Father tuned in the ham radio and listened to the reports. He pored over the map and looked through the binoculars. Mother approached him repeatedly, speaking in such a low voice that we could not hear her words but could hear Father’s answers.
He said, “We will not return there, Mother. We will never do it.”
He said, “I believe we are protected here.”
He said, “We need not fear the manifestations of the Lord.”
The world blurred and rumbled. Hard enough to knock you sideways. Loud enough to swallow all sound. The alders swished and flapped, and a cutbank on the river crumbled into the water. Father shouted as he looked through his binoculars, but we couldn’t make out the words. A growl rose from the mountain, from under us, from all around, as of a giant awakening to anger, as of ancient, malevolent machinery groaning back to life.
An explosive crack came from the mountain, and we could not believe what we seemed to be seeing: the mountain crumbling to pieces and rushing toward us. The trees bent, as if before a great wind, and stones began to skitter past us like smaller creatures fleeing a storm. And then, from the crown, the curling, thick pillar of gray and black.
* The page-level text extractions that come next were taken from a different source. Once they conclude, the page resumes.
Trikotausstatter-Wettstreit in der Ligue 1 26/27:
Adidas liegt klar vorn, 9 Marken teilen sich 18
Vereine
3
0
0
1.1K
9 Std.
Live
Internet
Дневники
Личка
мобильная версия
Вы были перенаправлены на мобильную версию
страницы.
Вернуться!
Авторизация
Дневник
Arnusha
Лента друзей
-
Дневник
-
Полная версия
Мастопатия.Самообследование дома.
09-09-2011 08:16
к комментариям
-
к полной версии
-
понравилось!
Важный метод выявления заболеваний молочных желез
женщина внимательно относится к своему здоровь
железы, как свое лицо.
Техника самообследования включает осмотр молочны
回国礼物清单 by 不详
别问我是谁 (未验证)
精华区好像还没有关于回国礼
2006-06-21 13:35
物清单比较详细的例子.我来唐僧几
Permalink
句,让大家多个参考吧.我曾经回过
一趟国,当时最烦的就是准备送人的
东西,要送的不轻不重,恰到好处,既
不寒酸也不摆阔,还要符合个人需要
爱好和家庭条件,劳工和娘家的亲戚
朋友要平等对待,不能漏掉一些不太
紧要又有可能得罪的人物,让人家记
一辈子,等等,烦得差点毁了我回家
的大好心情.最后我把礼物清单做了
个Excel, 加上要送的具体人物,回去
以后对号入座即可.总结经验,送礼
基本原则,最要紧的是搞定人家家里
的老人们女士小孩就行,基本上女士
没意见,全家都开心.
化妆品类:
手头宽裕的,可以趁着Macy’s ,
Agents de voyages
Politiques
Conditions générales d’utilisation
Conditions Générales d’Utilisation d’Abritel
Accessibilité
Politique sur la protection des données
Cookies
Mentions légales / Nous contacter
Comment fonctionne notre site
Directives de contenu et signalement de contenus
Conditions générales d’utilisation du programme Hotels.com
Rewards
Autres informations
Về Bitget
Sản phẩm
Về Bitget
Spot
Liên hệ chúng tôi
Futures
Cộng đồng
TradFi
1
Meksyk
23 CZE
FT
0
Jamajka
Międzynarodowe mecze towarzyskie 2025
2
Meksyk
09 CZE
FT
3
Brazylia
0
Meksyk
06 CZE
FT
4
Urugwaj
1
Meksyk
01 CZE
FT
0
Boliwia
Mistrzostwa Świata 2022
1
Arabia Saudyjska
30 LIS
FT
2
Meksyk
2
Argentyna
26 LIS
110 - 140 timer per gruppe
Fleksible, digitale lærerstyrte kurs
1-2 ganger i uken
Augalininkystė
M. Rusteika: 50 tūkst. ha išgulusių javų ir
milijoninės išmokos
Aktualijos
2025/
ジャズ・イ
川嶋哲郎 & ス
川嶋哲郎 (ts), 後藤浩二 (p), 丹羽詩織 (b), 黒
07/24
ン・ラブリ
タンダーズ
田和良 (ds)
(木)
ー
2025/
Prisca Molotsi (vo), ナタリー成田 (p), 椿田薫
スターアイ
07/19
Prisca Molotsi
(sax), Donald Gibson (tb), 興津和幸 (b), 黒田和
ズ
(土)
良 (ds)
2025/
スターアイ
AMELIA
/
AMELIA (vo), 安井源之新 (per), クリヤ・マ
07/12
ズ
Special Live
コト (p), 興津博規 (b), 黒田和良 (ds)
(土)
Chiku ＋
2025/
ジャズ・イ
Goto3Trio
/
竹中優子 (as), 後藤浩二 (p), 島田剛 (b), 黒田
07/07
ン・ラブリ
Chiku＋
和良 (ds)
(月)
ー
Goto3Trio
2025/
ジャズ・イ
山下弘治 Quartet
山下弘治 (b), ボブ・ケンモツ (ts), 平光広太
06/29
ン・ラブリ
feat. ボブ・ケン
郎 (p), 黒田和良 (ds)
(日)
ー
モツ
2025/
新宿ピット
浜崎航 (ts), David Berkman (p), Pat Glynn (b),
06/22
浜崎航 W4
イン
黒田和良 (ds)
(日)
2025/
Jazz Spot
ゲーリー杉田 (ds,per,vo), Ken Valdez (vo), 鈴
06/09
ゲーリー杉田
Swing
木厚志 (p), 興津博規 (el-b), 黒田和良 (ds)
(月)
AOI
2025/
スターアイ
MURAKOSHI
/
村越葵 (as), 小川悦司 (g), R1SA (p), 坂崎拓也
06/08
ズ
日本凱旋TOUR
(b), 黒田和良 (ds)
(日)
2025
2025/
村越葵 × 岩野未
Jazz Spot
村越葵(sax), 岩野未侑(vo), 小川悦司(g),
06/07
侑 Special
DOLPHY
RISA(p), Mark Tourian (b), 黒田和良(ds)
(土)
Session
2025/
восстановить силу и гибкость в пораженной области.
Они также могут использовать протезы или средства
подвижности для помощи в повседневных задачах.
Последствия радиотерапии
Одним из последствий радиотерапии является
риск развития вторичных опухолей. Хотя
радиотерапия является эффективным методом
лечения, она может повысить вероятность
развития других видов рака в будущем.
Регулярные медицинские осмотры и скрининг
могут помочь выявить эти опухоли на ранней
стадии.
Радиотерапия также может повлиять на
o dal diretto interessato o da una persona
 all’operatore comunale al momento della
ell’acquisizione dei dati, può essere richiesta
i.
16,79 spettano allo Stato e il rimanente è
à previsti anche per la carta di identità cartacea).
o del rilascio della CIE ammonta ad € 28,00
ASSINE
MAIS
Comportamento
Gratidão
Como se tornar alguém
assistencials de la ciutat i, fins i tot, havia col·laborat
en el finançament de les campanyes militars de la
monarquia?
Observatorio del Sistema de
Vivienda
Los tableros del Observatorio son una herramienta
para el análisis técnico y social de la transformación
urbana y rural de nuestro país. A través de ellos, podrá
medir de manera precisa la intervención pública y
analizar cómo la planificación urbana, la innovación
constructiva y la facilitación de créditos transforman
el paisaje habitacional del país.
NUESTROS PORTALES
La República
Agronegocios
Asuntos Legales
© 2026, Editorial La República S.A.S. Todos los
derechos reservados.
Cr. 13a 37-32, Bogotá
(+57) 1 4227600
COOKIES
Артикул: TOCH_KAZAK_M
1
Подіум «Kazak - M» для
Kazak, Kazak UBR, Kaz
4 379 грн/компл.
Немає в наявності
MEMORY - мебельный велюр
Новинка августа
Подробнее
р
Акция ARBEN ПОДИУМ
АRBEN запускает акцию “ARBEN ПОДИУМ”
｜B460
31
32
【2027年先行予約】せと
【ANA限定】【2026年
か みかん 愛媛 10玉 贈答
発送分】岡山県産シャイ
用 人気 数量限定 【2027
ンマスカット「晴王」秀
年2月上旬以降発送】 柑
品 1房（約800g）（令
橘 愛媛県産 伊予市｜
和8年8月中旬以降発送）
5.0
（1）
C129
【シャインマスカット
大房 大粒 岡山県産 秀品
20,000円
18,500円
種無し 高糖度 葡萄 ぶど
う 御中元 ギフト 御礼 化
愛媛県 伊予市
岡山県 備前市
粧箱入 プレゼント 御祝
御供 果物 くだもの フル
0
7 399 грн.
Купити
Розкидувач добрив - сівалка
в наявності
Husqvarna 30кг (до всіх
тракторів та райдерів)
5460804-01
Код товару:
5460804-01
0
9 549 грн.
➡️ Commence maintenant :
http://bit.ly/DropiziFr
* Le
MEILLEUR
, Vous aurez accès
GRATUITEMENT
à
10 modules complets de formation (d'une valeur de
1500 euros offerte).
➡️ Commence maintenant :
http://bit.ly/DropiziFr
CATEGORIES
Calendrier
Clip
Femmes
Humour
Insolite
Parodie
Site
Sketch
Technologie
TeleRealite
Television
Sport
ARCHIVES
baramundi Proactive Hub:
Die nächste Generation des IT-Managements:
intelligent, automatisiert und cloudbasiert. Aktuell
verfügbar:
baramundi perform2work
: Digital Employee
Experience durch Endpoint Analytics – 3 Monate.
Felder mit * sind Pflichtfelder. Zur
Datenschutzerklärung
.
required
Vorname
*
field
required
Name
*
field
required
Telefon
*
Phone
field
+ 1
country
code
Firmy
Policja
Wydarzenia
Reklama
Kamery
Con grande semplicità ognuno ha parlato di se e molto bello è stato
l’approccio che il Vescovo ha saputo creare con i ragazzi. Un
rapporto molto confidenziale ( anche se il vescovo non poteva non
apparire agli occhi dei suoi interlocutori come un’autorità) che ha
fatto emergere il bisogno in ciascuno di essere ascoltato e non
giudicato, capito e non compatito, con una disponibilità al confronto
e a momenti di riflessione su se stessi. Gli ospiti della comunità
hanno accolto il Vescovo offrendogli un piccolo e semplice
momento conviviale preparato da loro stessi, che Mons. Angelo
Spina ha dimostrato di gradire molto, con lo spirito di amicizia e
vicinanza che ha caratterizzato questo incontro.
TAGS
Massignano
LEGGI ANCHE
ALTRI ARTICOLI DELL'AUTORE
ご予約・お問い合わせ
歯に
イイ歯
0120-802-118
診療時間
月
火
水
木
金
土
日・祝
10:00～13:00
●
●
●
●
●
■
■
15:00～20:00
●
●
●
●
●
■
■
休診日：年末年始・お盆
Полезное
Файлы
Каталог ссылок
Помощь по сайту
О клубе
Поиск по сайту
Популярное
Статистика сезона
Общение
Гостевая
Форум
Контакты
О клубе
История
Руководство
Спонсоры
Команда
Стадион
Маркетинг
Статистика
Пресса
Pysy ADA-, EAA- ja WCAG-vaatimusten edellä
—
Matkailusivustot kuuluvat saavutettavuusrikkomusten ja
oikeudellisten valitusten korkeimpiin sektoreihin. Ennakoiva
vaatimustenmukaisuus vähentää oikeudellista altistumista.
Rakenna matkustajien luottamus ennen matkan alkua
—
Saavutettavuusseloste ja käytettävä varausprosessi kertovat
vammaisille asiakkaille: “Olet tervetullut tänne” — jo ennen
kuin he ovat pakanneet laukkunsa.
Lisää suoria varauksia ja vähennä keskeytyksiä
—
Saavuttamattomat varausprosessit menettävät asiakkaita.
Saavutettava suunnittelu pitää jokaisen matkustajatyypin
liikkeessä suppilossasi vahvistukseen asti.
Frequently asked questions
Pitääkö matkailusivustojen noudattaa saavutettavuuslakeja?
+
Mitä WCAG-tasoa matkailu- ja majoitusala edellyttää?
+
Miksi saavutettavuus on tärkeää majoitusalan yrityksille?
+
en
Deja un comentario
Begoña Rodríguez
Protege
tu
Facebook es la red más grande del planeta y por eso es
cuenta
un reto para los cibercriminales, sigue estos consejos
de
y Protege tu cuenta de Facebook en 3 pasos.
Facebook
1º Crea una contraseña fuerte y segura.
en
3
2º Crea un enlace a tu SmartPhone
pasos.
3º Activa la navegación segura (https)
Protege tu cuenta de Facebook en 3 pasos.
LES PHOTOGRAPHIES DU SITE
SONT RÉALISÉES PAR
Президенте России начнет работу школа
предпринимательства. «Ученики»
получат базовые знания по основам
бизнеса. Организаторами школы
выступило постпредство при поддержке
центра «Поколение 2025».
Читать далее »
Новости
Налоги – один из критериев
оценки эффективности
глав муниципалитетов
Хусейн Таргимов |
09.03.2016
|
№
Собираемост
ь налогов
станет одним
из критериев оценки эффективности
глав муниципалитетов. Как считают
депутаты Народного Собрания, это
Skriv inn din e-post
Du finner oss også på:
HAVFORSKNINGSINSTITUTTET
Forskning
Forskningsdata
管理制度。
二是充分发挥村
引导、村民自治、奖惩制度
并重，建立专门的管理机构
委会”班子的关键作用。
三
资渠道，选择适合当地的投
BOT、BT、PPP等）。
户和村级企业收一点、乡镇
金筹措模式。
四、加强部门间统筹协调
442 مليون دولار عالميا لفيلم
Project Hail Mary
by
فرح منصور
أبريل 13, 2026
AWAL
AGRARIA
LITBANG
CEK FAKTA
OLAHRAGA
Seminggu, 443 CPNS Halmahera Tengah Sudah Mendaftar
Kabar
This realm was disintegrating, preparing to reveal whatever lay behind it.
Father kept the binoculars to his eyes and hollered soundlessly. Mother waved at us to go to the Wagoneer. An ashy flow arrived and moved about our feet, deepening. Mother dragged Ruth and David to the back of the wagon. Joel rushed to grab the water tank and stumbled with it to the wagon as the earth flowed around his ankles. A tree flashed past like a bullet, caroming end over end across the river, and then another skidded past. Jeanine ran to me where I sat, stunned, on the felled log with my pocket knife and stick. She took me by the hand and pulled me toward the Wagoneer.
Mother shouted twice for Father, but he didn’t turn. She climbed into the driver’s seat and started the engine.
She drove, lurching and bouncing, and following the direction in which all things were flowing, but the earthy slurry was rising, a gray river flowing toward the Green River, and soon it seized the wagon and stopped us. She started it again, and continued, but still the ground raced past us, around us, and the engine seized again. Father shouted again: We’ll be crushed!
Then we began to move. Just a bit, a tiny shift, but then it happened again, and soon we were taken up by the muddy flow, flocked and nudged on all sides by the fallen forest. We watched the ashen flow enter the river ahead of us, darkening the waters, and all things rose into a one thing, all things came apart and reunited in a restless new alchemy of earth and water and rock and tree, and we rode it as the world dimmed and darkened.
It was so fast.
Father shouted and wept as we went, and Mother was silent and watchful, all of us wondering if this was salvation or mere reprieve, all of us flowing and weeping and coughing and praying. When we came to rest what seemed like hours later – filthy, alive, our battered Wagoneer atop a crash of trees in a world made of ash, watching the helicopter hovering above – we entered our new days of wonderment, the days and then the years of ceaseless wonder, each of us alone in it, each of us alone to answer whether the voice of the Lord was the disaster or the deliverance, or neither, or both.